- _DATA SHOWN_
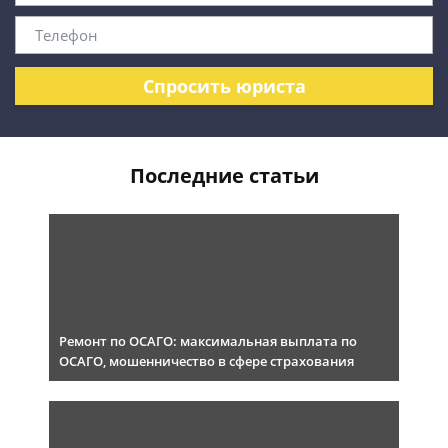
Спросить юриста
Последние статьи
Ремонт по ОСАГО: максимальная выплата по
ОСАГО, мошенничество в сфере страхования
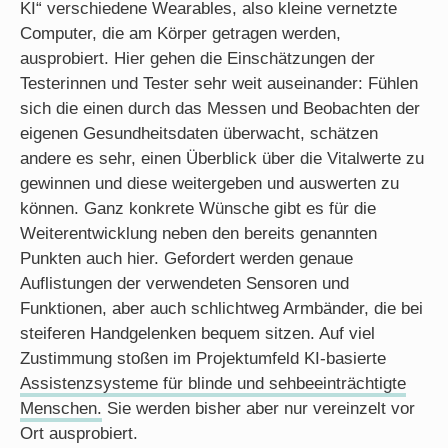
KI“ verschiedene Wearables, also kleine vernetzte
Computer, die am Körper getragen werden,
ausprobiert. Hier gehen die Einschätzungen der
Testerinnen und Tester sehr weit auseinander: Fühlen
sich die einen durch das Messen und Beobachten der
eigenen Gesundheitsdaten überwacht, schätzen
andere es sehr, einen Überblick über die Vitalwerte zu
gewinnen und diese weitergeben und auswerten zu
können. Ganz konkrete Wünsche gibt es für die
Weiterentwicklung neben den bereits genannten
Punkten auch hier. Gefordert werden genaue
Auflistungen der verwendeten Sensoren und
Funktionen, aber auch schlichtweg Armbänder, die bei
steiferen Handgelenken bequem sitzen. Auf viel
Zustimmung stoßen im Projektumfeld KI-basierte
Assistenzsysteme für blinde und sehbeeinträchtigte
Menschen.
Sie werden bisher aber nur vereinzelt vor
Ort ausprobiert.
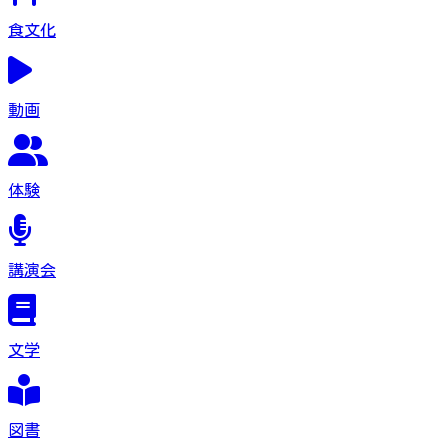
食文化
動画
体験
講演会
文学
図書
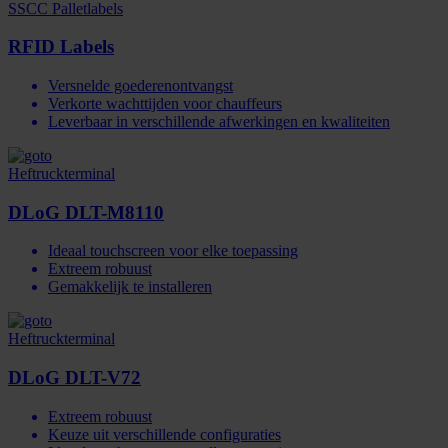
SSCC Palletlabels
RFID Labels
Versnelde goederenontvangst
Verkorte wachttijden voor chauffeurs
Leverbaar in verschillende afwerkingen en kwaliteiten
Heftruckterminal
DLoG DLT-M8110
Ideaal touchscreen voor elke toepassing
Extreem robuust
Gemakkelijk te installeren
Heftruckterminal
DLoG DLT-V72
Extreem robuust
Keuze uit verschillende configuraties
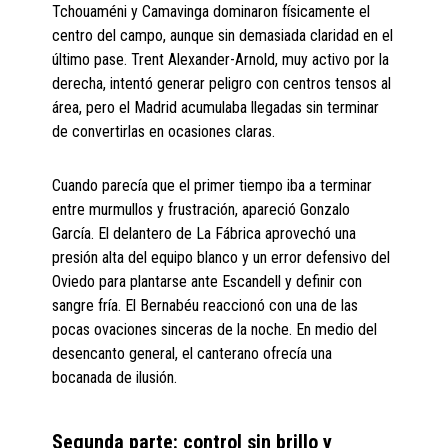
Tchouaméni y Camavinga dominaron físicamente el
centro del campo, aunque sin demasiada claridad en el
último pase. Trent Alexander-Arnold, muy activo por la
derecha, intentó generar peligro con centros tensos al
área, pero el Madrid acumulaba llegadas sin terminar
de convertirlas en ocasiones claras.
Cuando parecía que el primer tiempo iba a terminar
entre murmullos y frustración, apareció Gonzalo
García. El delantero de La Fábrica aprovechó una
presión alta del equipo blanco y un error defensivo del
Oviedo para plantarse ante Escandell y definir con
sangre fría. El Bernabéu reaccionó con una de las
pocas ovaciones sinceras de la noche. En medio del
desencanto general, el canterano ofrecía una
bocanada de ilusión.
Segunda parte: control sin brillo y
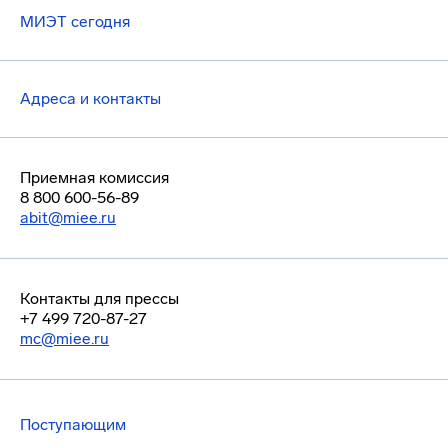
МИЭТ сегодня
Адреса и контакты
Приемная комиссия
8 800 600-56-89
abit@miee.ru
Контакты для прессы
+7 499 720-87-27
mc@miee.ru
Поступающим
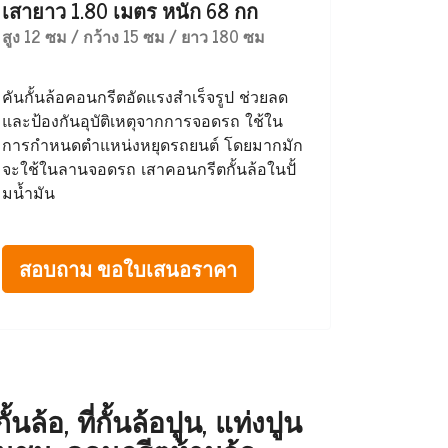
เสายาว 1.80 เมตร หนัก 68 กก
สูง 12 ซม / กว้าง 15 ซม / ยาว 180 ซม
คันกั้นล้อคอนกรีตอัดแรงสำเร็จรูป ช่วยลด
และป้องกันอุบัติเหตุจากการจอดรถ ใช้ใน
การกำหนดตำแหน่งหยุดรถยนต์ โดยมากมัก
จะใช้ในลานจอดรถ เสาคอนกรีตกั้นล้อในปั้
มน้ำมัน
สอบถาม ขอใบเสนอราคา
ล้อ, ที่กั้นล้อปูน, แท่งปูน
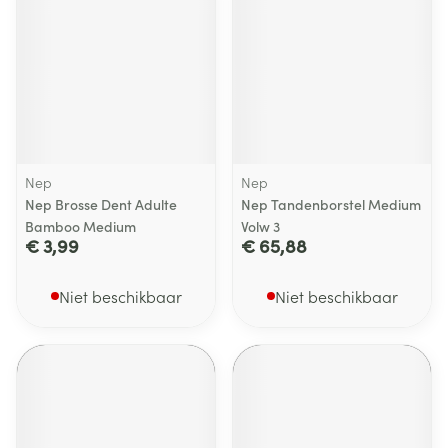
Nep
Nep
Nep Brosse Dent Adulte
Nep Tandenborstel Medium
Bamboo Medium
Volw 3
€ 3,99
€ 65,88
Niet beschikbaar
Niet beschikbaar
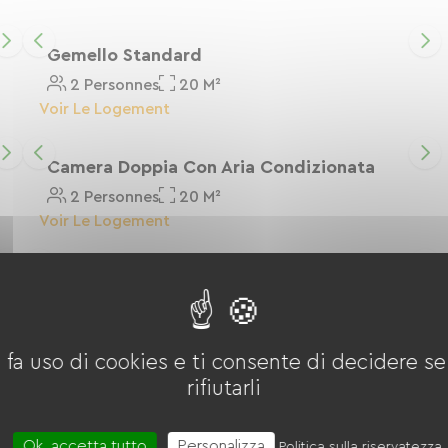
Gemello Standard
2 Personnes
20 M²
Voir Le Logement
Camera Doppia Con Aria Condizionata
2 Personnes
20 M²
Voir Le Logement
Quadruplo Comfort Climatizzato
4 Personnes
20 M²
Voir Le Logement
 fa uso di cookies e ti consente di decidere se 
rifiutarli
Ok, accetta tutto
Personalizza
Politica sulla riservatezza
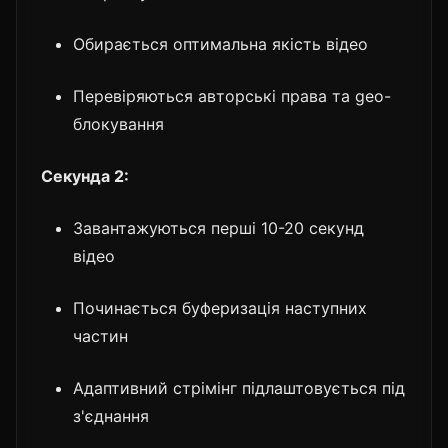
Обирається оптимальна якість відео
Перевіряються авторські права та geo-
блокування
Секунда 2:
Завантажуються перші 10-20 секунд
відео
Починається буферизація наступних
частин
Адаптивний стрімінг підлаштовується під
з'єднання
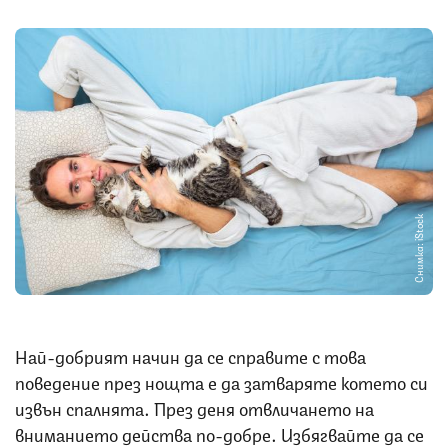
Снимка: iStock
Най-добрият начин да се справите с това
поведение през нощта е да затваряте котето си
извън спалнята. През деня отвличането на
вниманието действа по-добре. Избягвайте да се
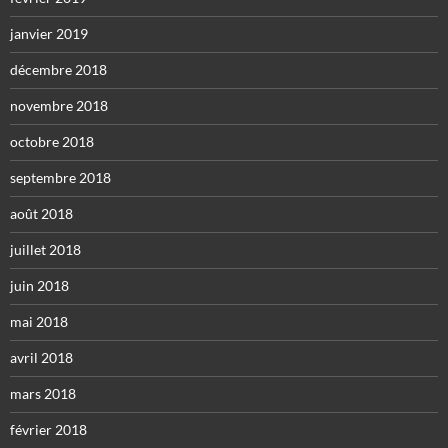
janvier 2019
décembre 2018
novembre 2018
octobre 2018
septembre 2018
août 2018
juillet 2018
juin 2018
mai 2018
avril 2018
mars 2018
février 2018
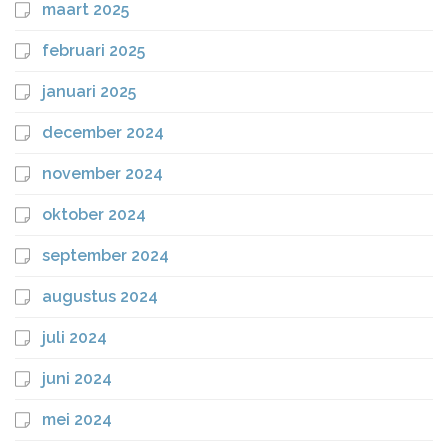
maart 2025
februari 2025
januari 2025
december 2024
november 2024
oktober 2024
september 2024
augustus 2024
juli 2024
juni 2024
mei 2024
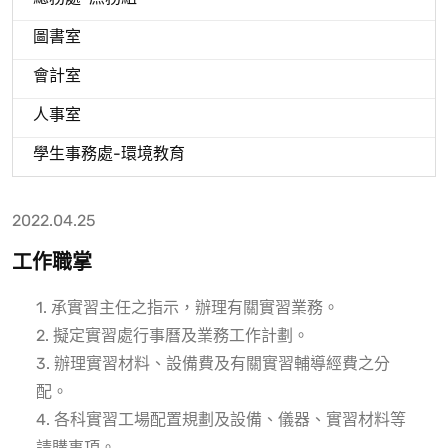
圖書室
會計室
人事室
學生事務處-環境教育
2022.04.25
工作職掌
1. 承實習主任之指示，辦理有關實習業務。
2. 擬定實習處行事曆及業務工作計劃。
3. 辦理實習材料、設備費及有關實習輔導經費之分
配。
4. 各科實習工場配置規劃及設備、儀器、實習材料等
請購事項。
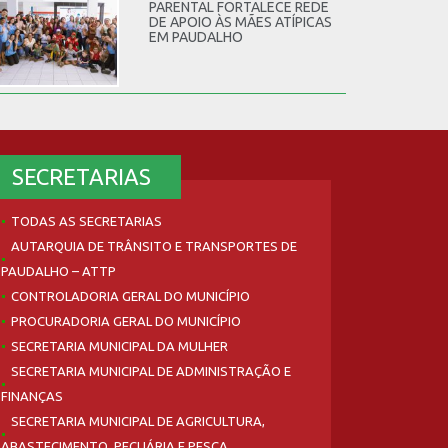
PARENTAL FORTALECE REDE
DE APOIO ÀS MÃES ATÍPICAS
EM PAUDALHO
SECRETARIAS
TODAS AS SECRETARIAS
AUTARQUIA DE TRÂNSITO E TRANSPORTES DE
PAUDALHO – ATTP
CONTROLADORIA GERAL DO MUNICÍPIO
PROCURADORIA GERAL DO MUNICÍPIO
SECRETARIA MUNICIPAL DA MULHER
SECRETARIA MUNICIPAL DE ADMINISTRAÇÃO E
FINANÇAS
SECRETARIA MUNICIPAL DE AGRICULTURA,
ABASTECIMENTO, PECUÁRIA E PESCA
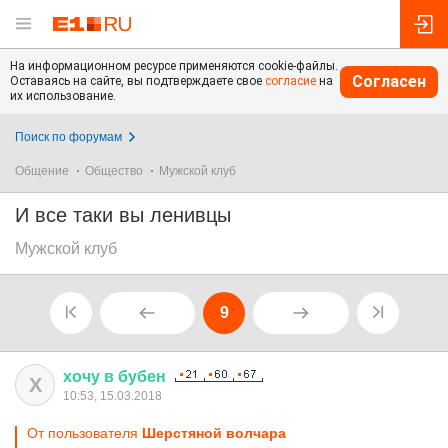
На информационном ресурсе применяются cookie-файлы.
Согласен
Оставаясь на сайте, вы подтверждаете свое
согласие
на
их использование.
Поиск по форумам
Общение
Общество
Мужской клуб
И все таки вы ленивцы
Мужской клуб
9
хочу
в
бубен
Х
10:53, 15.03.2018
От пользователя
Шерстяной волчара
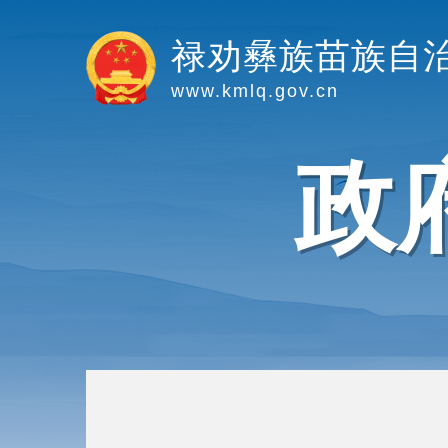
禄劝彝族苗族自
www.kmlq.gov.cn
政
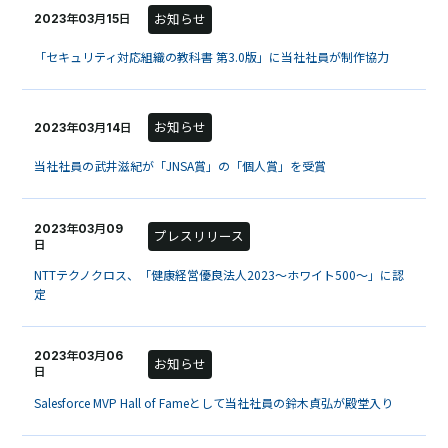
お知らせ
2023年03月15日
「セキュリティ対応組織の教科書 第3.0版」に当社社員が制作協力
お知らせ
2023年03月14日
当社社員の武井滋紀が「JNSA賞」の「個人賞」を受賞
2023年03月09
プレスリリース
日
NTTテクノクロス、「健康経営優良法人2023～ホワイト500～」に認
定
2023年03月06
お知らせ
日
Salesforce MVP Hall of Fameとして当社社員の鈴木貞弘が殿堂入り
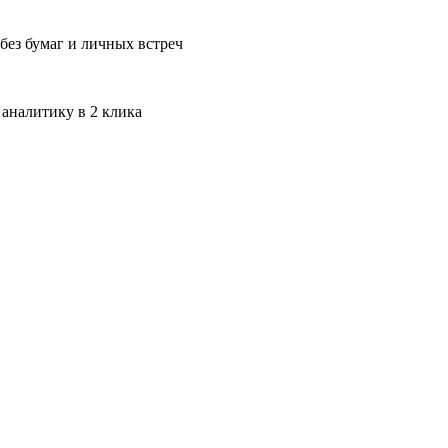
без бумаг и личных встреч
 аналитику в 2 клика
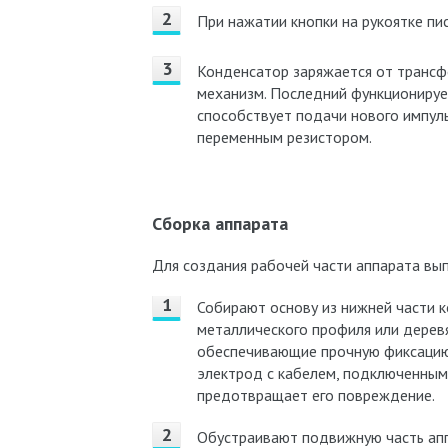
При нажатии кнопки на рукоятке пи
Конденсатор заряжается от трансф
механизм. Последний функционируе
способствует подачи нового импуль
переменным резистором.
Сборка аппарата
Для создания рабочей части аппарата вы
Собирают основу из нижней части к
металлического профиля или деревя
обеспечивающие прочную фиксацию
электрод с кабелем, подключенным
предотвращает его повреждение.
Обустраивают подвижную часть апп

- _EXERCISE DESCRIPTION_
Copy every line of text from all the items above, keeping each one unchanged. Leave out the picture markers.

- _RESULT OF THIS TASK_
Спросить юриста
Последние статьи
Ремонт по ОСАГО: максимальная выплата по
ОСАГО, мошенничество в сфере страхования
KI“ verschiedene Wearables, also kleine vernetzte
Computer, die am Körper getragen werden,
ausprobiert. Hier gehen die Einschätzungen der
Testerinnen und Tester sehr weit auseinander: Fühlen
sich die einen durch das Messen und Beobachten der
eigenen Gesundheitsdaten überwacht, schätzen
andere es sehr, einen Überblick über die Vitalwerte zu
gewinnen und diese weitergeben und auswerten zu
können. Ganz konkrete Wünsche gibt es für die
Weiterentwicklung neben den bereits genannten
Punkten auch hier. Gefordert werden genaue
Auflistungen der verwendeten Sensoren und
Funktionen, aber auch schlichtweg Armbänder, die bei
steiferen Handgelenken bequem sitzen. Auf viel
Zustimmung stoßen im Projektumfeld KI-basierte
Assistenzsysteme für blinde und sehbeeinträchtigte
Menschen.
Sie werden bisher aber nur vereinzelt vor
Ort ausprobiert.
食文化
動画
体験
講演会
文学
図書
SSCC Palletlabels
RFID Labels
Versnelde goederenontvangst
Verkorte wachttijden voor chauffeurs
Leverbaar in verschillende afwerkingen en kwaliteiten
Heftruckterminal
DLoG DLT-M8110
Ideaal touchscreen voor elke toepassing
Extreem robuust
Gemakkelijk te installeren
Heftruckterminal
DLoG DLT-V72
Extreem robuust
Keuze uit verschillende configuraties
Tchouaméni y Camavinga dominaron físicamente el
centro del campo, aunque sin demasiada claridad en el
último pase. Trent Alexander-Arnold, muy activo por la
derecha, intentó generar peligro con centros tensos al
área, pero el Madrid acumulaba llegadas sin terminar
de convertirlas en ocasiones claras.
Cuando parecía que el primer tiempo iba a terminar
entre murmullos y frustración, apareció Gonzalo
García. El delantero de La Fábrica aprovechó una
presión alta del equipo blanco y un error defensivo del
Oviedo para plantarse ante Escandell y definir con
sangre fría. El Bernabéu reaccionó con una de las
pocas ovaciones sinceras de la noche. En medio del
desencanto general, el canterano ofrecía una
bocanada de ilusión.
Segunda parte: control sin brillo y
МИЭТ сегодня
Адреса и контакты
Приемная комиссия
8 800 600-56-89
abit@miee.ru
Контакты для прессы
+7 499 720-87-27
mc@miee.ru
Поступающим
เสายาว 1.80 เมตร หนัก 68 กก
สูง 12 ซม / กว้าง 15 ซม / ยาว 180 ซม
คันกั้นล้อคอนกรีตอัดแรงสำเร็จรูป ช่วยลด
และป้องกันอุบัติเหตุจากการจอดรถ ใช้ใน
การกำหนดตำแหน่งหยุดรถยนต์ โดยมากมัก
จะใช้ในลานจอดรถ เสาคอนกรีตกั้นล้อในปั้
มน้ำมัน
สอบถาม ขอใบเสนอราคา
ล้อ, ที่กั้นล้อปูน, แท่งปูน
Nep
Nep
Nep Brosse Dent Adulte
Nep Tandenborstel Medium
Bamboo Medium
Volw 3
€ 3,99
€ 65,88
Niet beschikbaar
Niet beschikbaar
Gemello Standard
2 Personnes
20 M²
Voir Le Logement
Camera Doppia Con Aria Condizionata
2 Personnes
20 M²
Voir Le Logement
Quadruplo Comfort Climatizzato
4 Personnes
20 M²
Voir Le Logement
 fa uso di cookies e ti consente di decidere se 
rifiutarli
Ok, accetta tutto
Personalizza
Politica sulla riservatezza
Обирається оптимальна якість відео
Перевіряються авторські права та geo-
блокування
Секунда 2:
Завантажуються перші 10-20 секунд
відео
Починається буферизація наступних
частин
Адаптивний стрімінг підлаштовується під
з'єднання
Снимка: iStock
Най-добрият начин да се справите с това
поведение през нощта е да затваряте котето си
извън спалнята. През деня отвличането на
вниманието действа по-добре. Избягвайте да се
janvier 2019
décembre 2018
novembre 2018
octobre 2018
septembre 2018
août 2018
juillet 2018
juin 2018
mai 2018
avril 2018
mars 2018
février 2018
maart 2025
februari 2025
januari 2025
december 2024
november 2024
oktober 2024
september 2024
augustus 2024
juli 2024
juni 2024
mei 2024
圖書室
會計室
人事室
學生事務處-環境教育
2022.04.25
工作職掌
1. 承實習主任之指示，辦理有關實習業務。
2. 擬定實習處行事曆及業務工作計劃。
3. 辦理實習材料、設備費及有關實習輔導經費之分
配。
4. 各科實習工場配置規劃及設備、儀器、實習材料等
請購事項。
PARENTAL FORTALECE REDE
DE APOIO ÀS MÃES ATÍPICAS
EM PAUDALHO
SECRETARIAS
TODAS AS SECRETARIAS
AUTARQUIA DE TRÂNSITO E TRANSPORTES DE
PAUDALHO – ATTP
CONTROLADORIA GERAL DO MUNICÍPIO
PROCURADORIA GERAL DO MUNICÍPIO
SECRETARIA MUNICIPAL DA MULHER
SECRETARIA MUNICIPAL DE ADMINISTRAÇÃO E
FINANÇAS
SECRETARIA MUNICIPAL DE AGRICULTURA,
ABASTECIMENTO, PECUÁRIA E PESCA
На информационном ресурсе применяются cookie-файлы.
Согласен
Оставаясь на сайте, вы подтверждаете свое
согласие
на
их использование.
Поиск по форумам
Общение
Общество
Мужской клуб
И все таки вы ленивцы
Мужской клуб
9
хочу
в
бубен
Х
10:53, 15.03.2018
От пользователя
Шерстяной волчара
禄劝彝族苗族自
www.kmlq.gov.cn
政
お知らせ
2023年03月15日
「セキュリティ対応組織の教科書 第3.0版」に当社社員が制作協力
お知らせ
2023年03月14日
当社社員の武井滋紀が「JNSA賞」の「個人賞」を受賞
2023年03月09
プレスリリース
日
NTTテクノクロス、「健康経営優良法人2023～ホワイト500～」に認
定
2023年03月06
お知らせ
日
Salesforce MVP Hall of Fameとして当社社員の鈴木貞弘が殿堂入り
без бумаг и личных встреч
 аналитику в 2 клика
При нажатии кнопки на рукоятке пи
Конденсатор заряжается от трансф
механизм. Последний функционируе
способствует подачи нового импуль
переменным резистором.
Сборка аппарата
Для создания рабочей части аппарата вы
Собирают основу из нижней части к
металлического профиля или деревя
обеспечивающие прочную фиксацию
электрод с кабелем, подключенным
предотвращает его повреждение.
Обустраивают подвижную часть апп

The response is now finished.